Exploratory Data Analysis

  • Five-Number Summary: This helps visualize the data by looking at the smallest value, Q1, median, Q3, and largest value.

  • Box Plot: A simple visual way to show the five-number summary, which can indicate potential outliers using the interquartile range. To find outliers:

    • Lower Limit: ( Q1 - 1.5(IQR) )

    • Upper Limit: ( Q3 + 1.5(IQR) )

Measures of Association Between Two Variables

  • Covariance: This shows how two variables change together; whether they increase or decrease together.

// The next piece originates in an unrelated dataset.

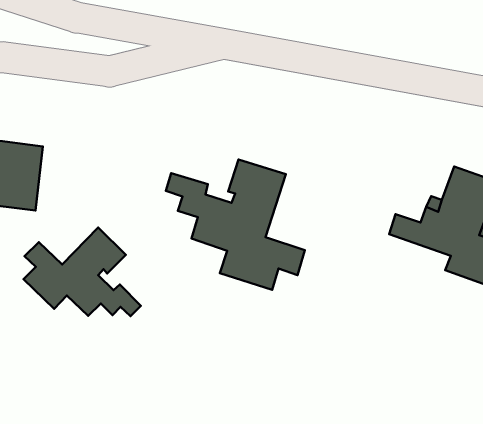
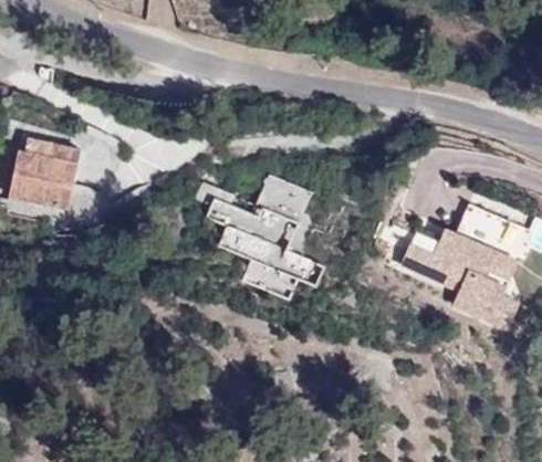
building: [24,227,141,316] -> none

  • Correlation Coefficient: This shows the strength of the relationship between two variables and can range from -1 (a perfect negative relationship) to +1 (a perfect positive relationship), with 0 meaning no relationship. Remember, correlation does not mean causation.

Weighted Mean and Grouped Data

  • Weighted Mean: This is used when some values are more important than others, like calculating grades where some classes count more than others.

  • Grouped Data Calculations: This method helps estimate mean, variance, and standard deviation using midpoints and frequencies for large datasets when we don’t have every single data point.